Le bruit de la langue
Peintures Christian Gardair
96 p, 14 euros.
Isbn : 978-2-918220-49-7
14x19,5cm

 

 

 

 

 

 

 

 

 

 

 

 

 

Mentré
   

Gilles Mentré. raconte des histoires et parallèlement s’interroge sur le lyrisme du langage.
«Je voudrais dire : je vais écrire, et qu’aussitôt la poésie commence», ainsi commence le livre, et tel semble son programme.
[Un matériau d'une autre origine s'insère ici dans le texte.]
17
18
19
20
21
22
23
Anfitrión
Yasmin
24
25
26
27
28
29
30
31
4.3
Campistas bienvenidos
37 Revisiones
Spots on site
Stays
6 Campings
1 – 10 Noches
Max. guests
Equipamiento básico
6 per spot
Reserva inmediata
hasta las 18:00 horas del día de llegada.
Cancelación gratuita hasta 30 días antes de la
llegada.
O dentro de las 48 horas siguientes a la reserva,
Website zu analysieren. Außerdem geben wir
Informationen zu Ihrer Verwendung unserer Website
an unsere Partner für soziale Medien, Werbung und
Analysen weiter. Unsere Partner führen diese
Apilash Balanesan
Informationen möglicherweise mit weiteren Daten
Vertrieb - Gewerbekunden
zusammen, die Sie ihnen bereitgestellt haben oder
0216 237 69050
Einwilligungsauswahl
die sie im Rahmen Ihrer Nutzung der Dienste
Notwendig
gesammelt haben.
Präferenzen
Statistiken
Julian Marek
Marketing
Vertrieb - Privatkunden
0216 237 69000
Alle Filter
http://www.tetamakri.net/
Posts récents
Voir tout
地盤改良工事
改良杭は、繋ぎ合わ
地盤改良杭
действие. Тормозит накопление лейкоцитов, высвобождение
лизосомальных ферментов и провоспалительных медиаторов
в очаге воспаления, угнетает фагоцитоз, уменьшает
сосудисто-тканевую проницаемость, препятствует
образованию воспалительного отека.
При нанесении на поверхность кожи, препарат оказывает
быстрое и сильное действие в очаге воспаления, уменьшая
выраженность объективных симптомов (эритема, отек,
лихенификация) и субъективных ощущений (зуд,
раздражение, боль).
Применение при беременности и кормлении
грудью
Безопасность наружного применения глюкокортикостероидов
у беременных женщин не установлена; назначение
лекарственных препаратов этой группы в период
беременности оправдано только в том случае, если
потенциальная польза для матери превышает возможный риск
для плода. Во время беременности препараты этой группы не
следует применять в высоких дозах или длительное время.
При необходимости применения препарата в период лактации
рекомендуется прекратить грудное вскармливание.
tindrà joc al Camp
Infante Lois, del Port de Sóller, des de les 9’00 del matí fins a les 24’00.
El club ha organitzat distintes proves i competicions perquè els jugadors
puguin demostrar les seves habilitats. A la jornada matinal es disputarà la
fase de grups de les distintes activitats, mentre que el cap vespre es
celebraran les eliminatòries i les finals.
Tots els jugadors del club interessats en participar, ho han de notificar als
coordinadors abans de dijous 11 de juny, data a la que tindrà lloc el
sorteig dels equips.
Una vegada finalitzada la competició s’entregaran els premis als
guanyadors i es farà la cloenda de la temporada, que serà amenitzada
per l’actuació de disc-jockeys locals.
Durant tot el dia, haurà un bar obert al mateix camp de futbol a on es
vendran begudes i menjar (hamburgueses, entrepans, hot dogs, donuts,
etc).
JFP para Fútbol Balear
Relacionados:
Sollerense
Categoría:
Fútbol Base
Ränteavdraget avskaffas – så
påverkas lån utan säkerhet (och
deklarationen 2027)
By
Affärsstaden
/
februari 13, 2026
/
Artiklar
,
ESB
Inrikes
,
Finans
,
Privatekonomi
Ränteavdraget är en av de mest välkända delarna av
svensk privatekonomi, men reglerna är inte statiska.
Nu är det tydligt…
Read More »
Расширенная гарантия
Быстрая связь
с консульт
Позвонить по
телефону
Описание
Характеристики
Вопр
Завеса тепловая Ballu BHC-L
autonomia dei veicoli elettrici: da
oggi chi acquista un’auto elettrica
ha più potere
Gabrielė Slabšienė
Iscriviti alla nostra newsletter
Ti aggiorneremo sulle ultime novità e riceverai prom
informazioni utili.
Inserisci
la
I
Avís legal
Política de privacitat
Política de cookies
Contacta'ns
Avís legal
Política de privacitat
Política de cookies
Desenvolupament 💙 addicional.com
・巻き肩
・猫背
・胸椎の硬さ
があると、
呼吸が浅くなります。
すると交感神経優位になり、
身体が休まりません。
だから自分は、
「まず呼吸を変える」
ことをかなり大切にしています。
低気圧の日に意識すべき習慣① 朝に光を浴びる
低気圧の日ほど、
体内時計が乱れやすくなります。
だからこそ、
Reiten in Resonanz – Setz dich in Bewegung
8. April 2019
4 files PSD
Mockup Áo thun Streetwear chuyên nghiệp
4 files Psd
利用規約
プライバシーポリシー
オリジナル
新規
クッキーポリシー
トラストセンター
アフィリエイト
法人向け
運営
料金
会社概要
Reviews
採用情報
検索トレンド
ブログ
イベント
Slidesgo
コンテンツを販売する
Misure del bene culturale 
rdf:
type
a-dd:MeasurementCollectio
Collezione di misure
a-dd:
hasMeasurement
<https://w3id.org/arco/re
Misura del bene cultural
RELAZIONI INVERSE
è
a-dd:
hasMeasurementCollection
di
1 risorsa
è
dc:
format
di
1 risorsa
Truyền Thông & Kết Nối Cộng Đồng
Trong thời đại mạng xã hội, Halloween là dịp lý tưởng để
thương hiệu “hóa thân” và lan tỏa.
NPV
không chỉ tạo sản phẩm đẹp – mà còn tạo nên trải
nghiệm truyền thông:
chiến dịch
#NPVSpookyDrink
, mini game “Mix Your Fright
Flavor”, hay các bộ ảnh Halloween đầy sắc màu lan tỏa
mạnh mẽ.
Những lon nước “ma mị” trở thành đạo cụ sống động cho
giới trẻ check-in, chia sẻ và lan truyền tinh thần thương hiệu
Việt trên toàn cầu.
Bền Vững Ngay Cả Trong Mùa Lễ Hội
Écrire bien sûr, mais la poésie doit être là avant toute chose. On y lit aussi : je voudrais écrire, il y a, au commencement de l’écriture, une impossibilité...
Dans les histoires le poète raconte un fleuve, des vaches, une femme, un homme au visage peint... , et chacune des histoires est interrompue, on pourrait croire que la langue elle-même décide de sa linéarité ou non.
Les textes esquissent des mouvements, comme une mer dont les ressacs ressemblent aux tourments de l’être humain, et dont la crête soutient les mots un temps puis retombe en un creux. Le poète est aux prises avec sa propre nature, il perd pied.
Les mots n’ont-ils pas leur vie propre, appartiennent-ils au poète ?
La langue parle toute seule, elle arrache l’homme à sa propre contemplation, comme les vagues, elle secoue les multiples «je» afin de nous inviter à les quitter, mais nous sommes aussi fait de tous ces «je». Alors ? Pour être, et pour vivre, pour se réunir, semble dire le poète, il faut apprendre à attendre qu’un autre nous regarde.